I can’t recall the last time a movie’s marketing campaign was as on point as that of Jeremy Saulnier’s hugely-anticipated Green Room. Believe the hype; this flick is incredible. And the posters, trailers and everything else you’ve seen and heard expertly capture its tense atmosphere, punk-rock stylings and gory. utterly unpredictable trajectory.
As horror fans, we so often find ourselves disappointed by new releases because nothing ever seems to live up to that feeling of being scared out of our mind we experienced as kids. Green Room might not be the scariest movie you’ve ever seen, but it’s painfully tense and affecting to the point that it might just be the most on edge you’ll been in a theater for a very long time (I’ve seen it twice now and both times the audience gasped).
Put simply, this is a horror movie experience unlike any other and, if you’re somehow still on the fence about it, here are five reasons to see Green Room while it’s in theaters:
Green Room boasts the most inspired, and disgusting, use of masking tape perhaps ever committed to celluloid. But this moment is just one of many, excruciating instances in which the flashes of gore Saulnier experimented with in Blue Ruin break out in all their fully-fledged (and totally practical), stomach-churning glory. You haven’t seen gore like this in a horror movie lately. There’s no comedy to it, no relief when the blood starts spraying. It’s horrifying, relentless, crunchy, gooey and utterly unpredictable. And it will leave a wound on your soul that not even the strongest masking tape can cover.
Going against the grain in a major way, Saulnier has littered his cast with interesting, up-and-coming British actors who, aside from mastering the required North American drawl, offer some serious edge in a way their statewide counterparts couldn’t. Having said that, Anton Yelchin, Mark Webber and Alia Shawkat do a killer job representing the other side of the pond with equally layered, nuanced and, particularly in Yelchin’s case, brave performances. The writer-director’s buddy Macon Blair also pops up to once again prove his worth as an actor, in a quieter role than his Blue Ruin revenge-seeker that is no less intense or committed.

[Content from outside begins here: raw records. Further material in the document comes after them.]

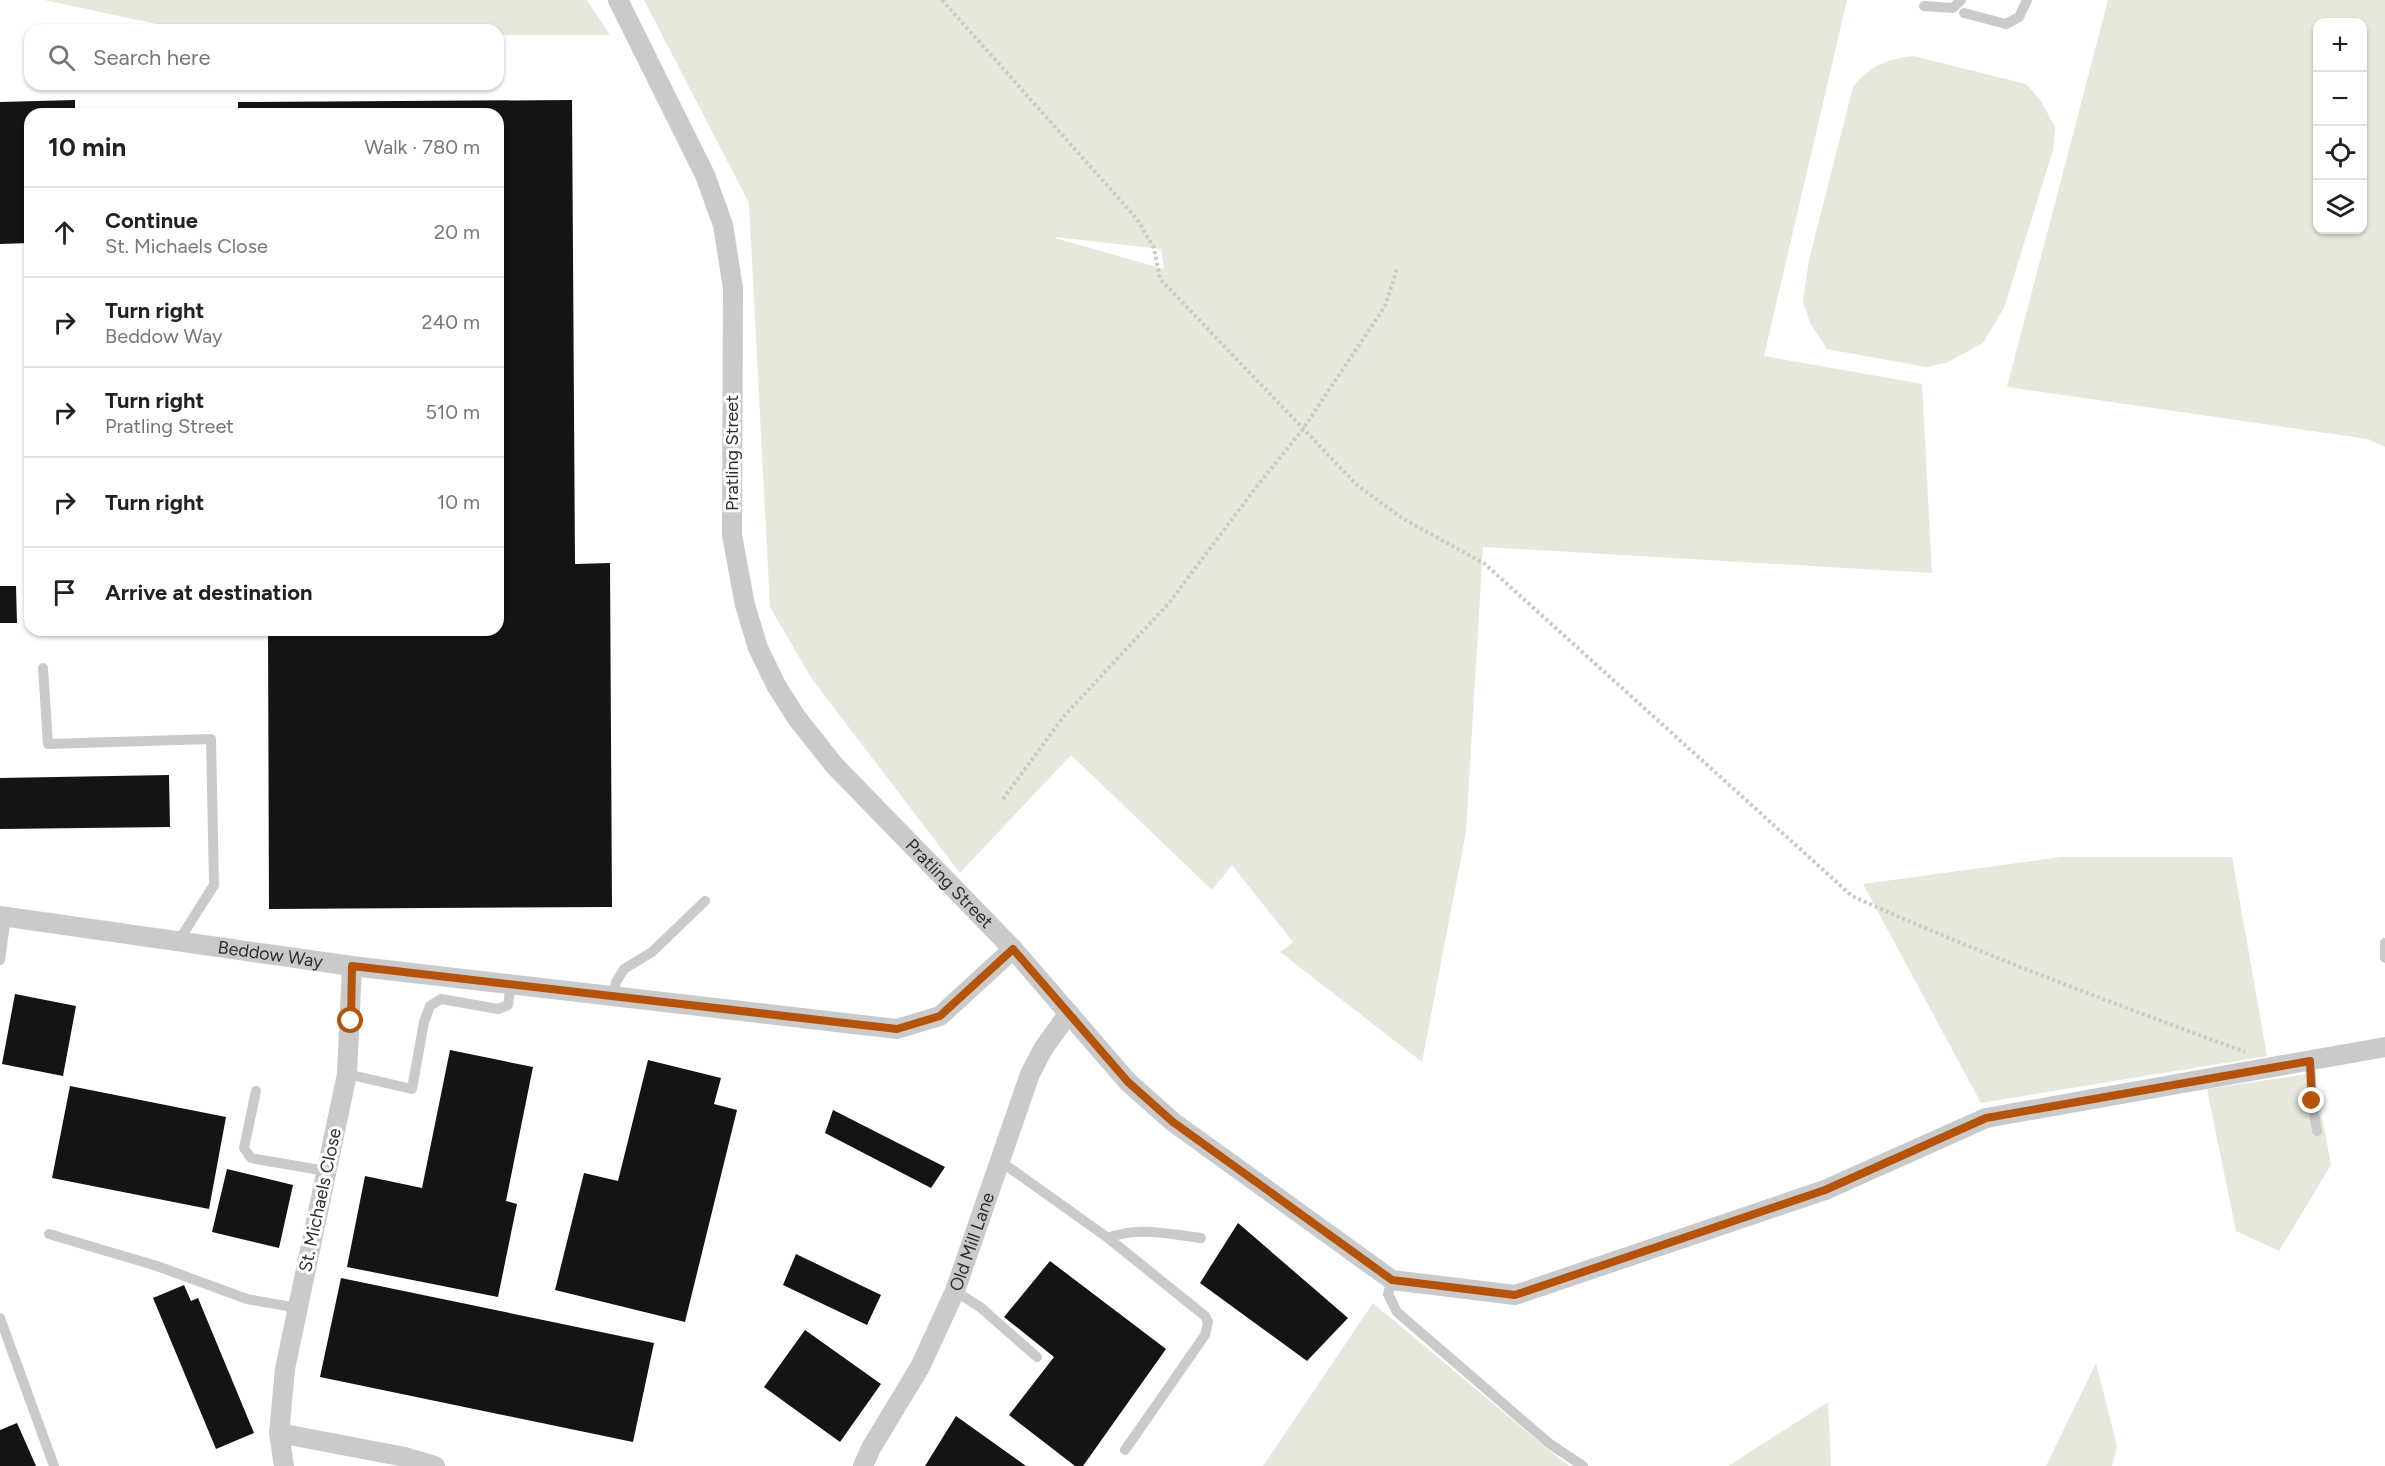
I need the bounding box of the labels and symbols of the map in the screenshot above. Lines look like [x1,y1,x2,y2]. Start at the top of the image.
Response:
street label: Pratling Street [721,395,743,511]
street label: Pratling Street [901,834,998,933]
street label: Beddow Way [216,936,325,973]
route start [337,1007,363,1033]
route end [2298,1087,2324,1113]
street label: St. Michaels Close [294,1126,346,1274]
street label: Old Mill Lane [945,1189,999,1294]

Usually, when a sub-culture features in a film or TV show, it’s for the purpose of a lame, ‘look at those freaks!’-style sight gag. But Saulnier, a former hardcore singer and lifelong punk rock enthusiast himself, has meticulously crafted the world of Green Room so it perfectly represents the real-life scene which many viewers are, or were, a part of. It’s comforting to see the punk scene represented so well onscreen, from casually dropped band names (Cro Mags!) to the torn-up T-shirts the Ain’t Rights wear (Minor Threat!) to the performance of an actual punk song (Dead Kennedys’ notorious “N*zi Punks F**k Off”!). Saulnier reportedly gave his cast a list of appropriate movies and music to get them into the spirit. And, rather than simply using the scene as a cool backdrop, Saulnier puts us right into the battered skate shoes and Docs of these characters so we can smell the blood, sweat and tears as the atmosphere gets tighter and tighter.

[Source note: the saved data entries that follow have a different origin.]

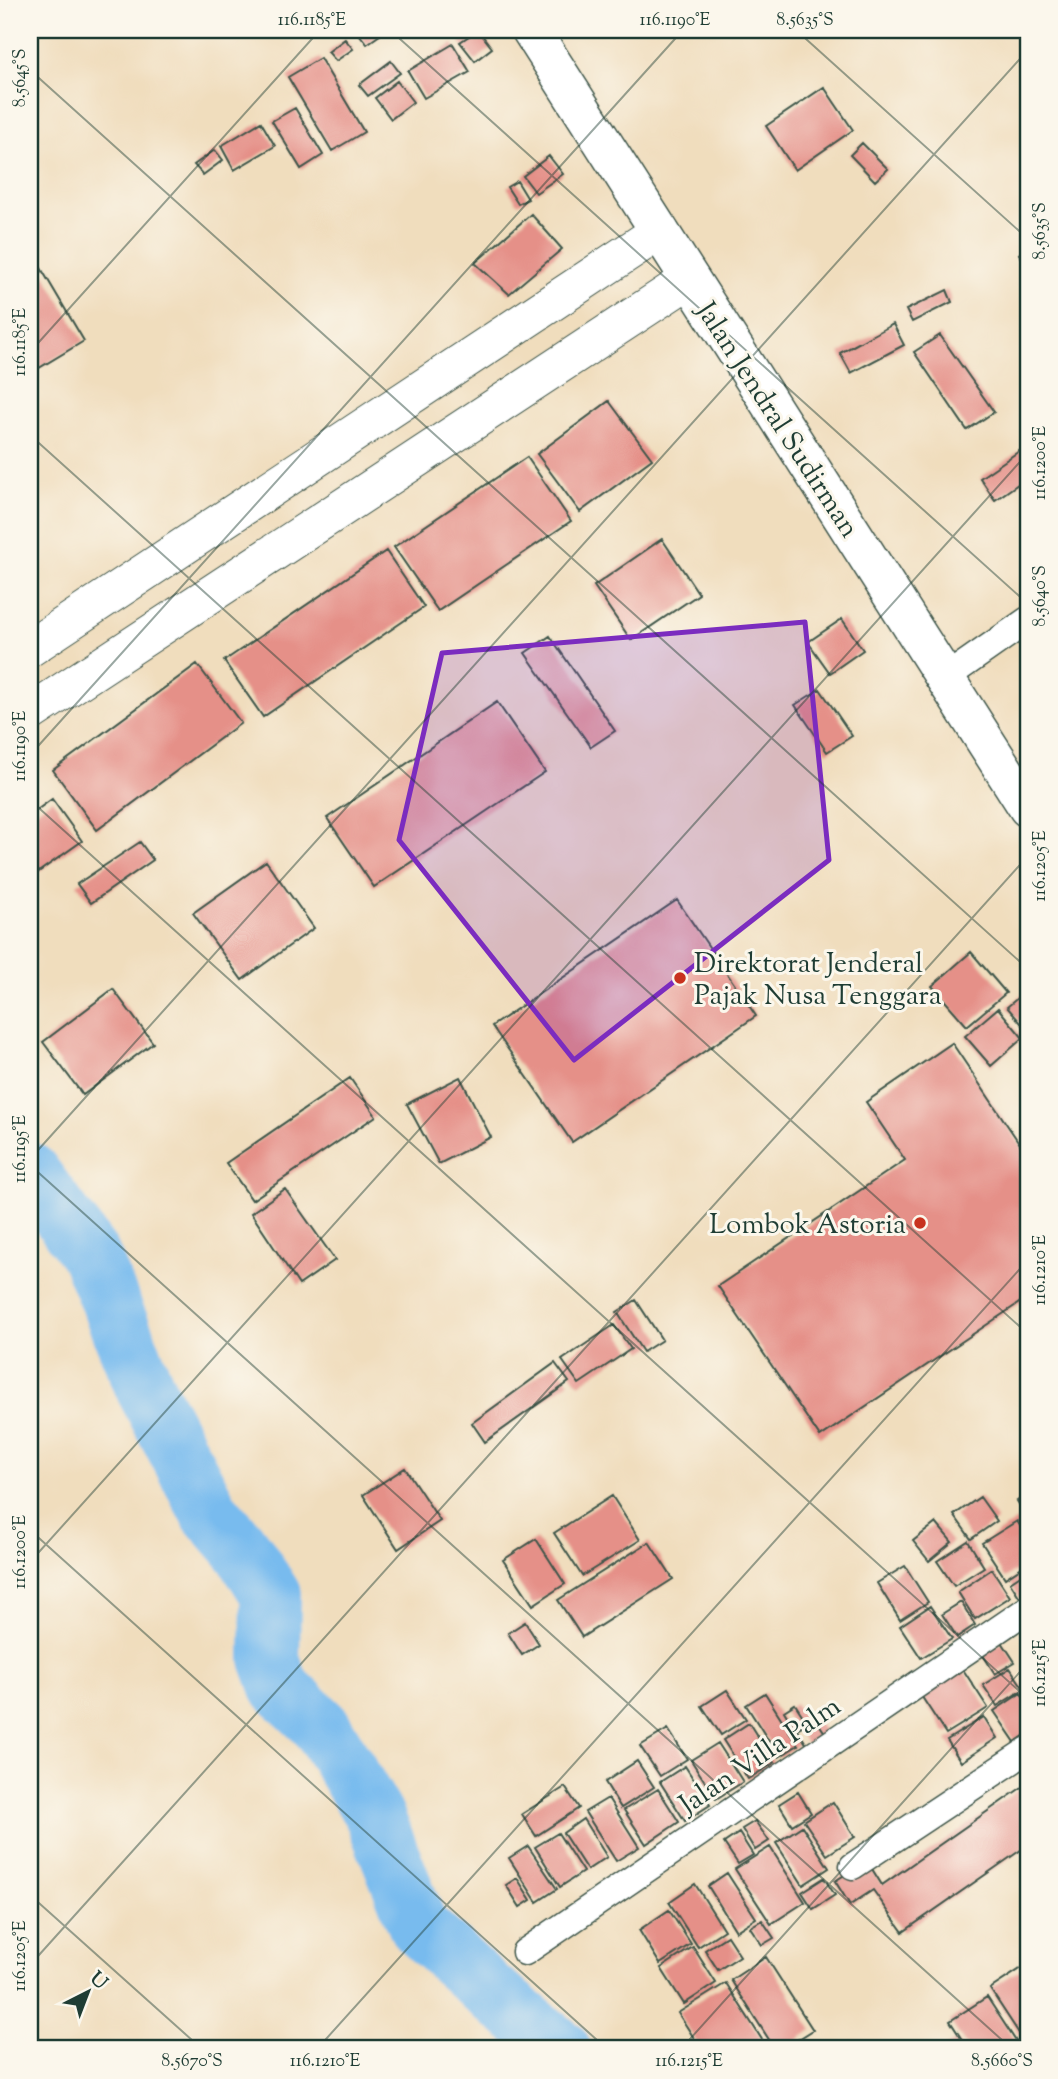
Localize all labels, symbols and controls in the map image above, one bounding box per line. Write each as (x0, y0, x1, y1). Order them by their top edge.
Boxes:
text: 116.1185°E (278, 8, 346, 34)
text: 116.1190°E (640, 8, 711, 34)
text: 8.5635°S (776, 8, 834, 34)
text: 8.5645°S (8, 49, 34, 107)
text: 8.5635°S (1028, 202, 1054, 260)
street label: Jalan Jendral Sudirman (684, 293, 868, 546)
text: 116.1185°E (8, 308, 34, 376)
text: 116.1200°E (1028, 426, 1054, 500)
text: 8.5640°S (1028, 565, 1054, 627)
text: 116.1190°E (8, 710, 34, 781)
text: 116.1205°E (1028, 830, 1054, 902)
place label: Direktorat Jenderal Pajak Nusa Tenggara (694, 945, 942, 1017)
marker: Direktorat Jenderal Pajak Nusa Tenggara (672, 970, 688, 986)
text: 116.1195°E (8, 1115, 34, 1183)
place label: Lombok Astoria (709, 1206, 906, 1246)
marker: Lombok Astoria (912, 1215, 928, 1231)
text: 116.1210°E (1028, 1235, 1054, 1305)
text: 116.1200°E (8, 1515, 34, 1589)
text: 116.1215°E (1028, 1639, 1054, 1707)
street label: Jalan Villa Palm (670, 1688, 849, 1826)
text: 116.1205°E (8, 1920, 34, 1992)
north arrow (52, 1956, 122, 2026)
text: U (83, 1966, 113, 1997)
text: 8.5670°S (161, 2049, 223, 2075)
text: 116.1210°E (290, 2049, 360, 2075)
text: 116.1215°E (655, 2049, 723, 2075)
text: 8.5660°S (971, 2049, 1033, 2075)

Let’s face it, most people were turned on to Green Room by the description of Sir Patrick Stewart’s character as the cold, calculating leader of a group of ruthless neo-N*zi skinheads. And, naturally, the veteran Brit actor does not disappoint in what is one of his finest, and most fascinating, role to date. Darcy could easily have been a cipher, but Stewart imbues him with the sort of calm demeanour that makes one terrified to imagine what he’s thinking, which, mixed with his no-nonsense business approach to the escalating situation, makes for a compelling, and very memorable, screen villain.
Its position in horror
In a year that’s already gifted us The Witch, my decision to call Green Room ‘the first great horror movie of 2016′ may seem like a rash one. But, unlike Eggers’ masterpiece in the making, this is a flick that is so immersive, so affecting, so accessible, it’s impossible to argue it as anything other than a great horror movie (although many have already tried). Where The Witch split horror fans, Green Room should unite us in our celebration of the genre, what it can do, and the many, crazy different places it can go. This movie should make us all excited and proud to be horror fans as well as leading us to question, as The Gift did last year, exactly where the genre can go with the right people driving it forward. It’s something unique, something very different and something to be cherished and supported accordingly.
Catch Green Room in US theaters from April 29th (UK readers have to wait until May 13th.)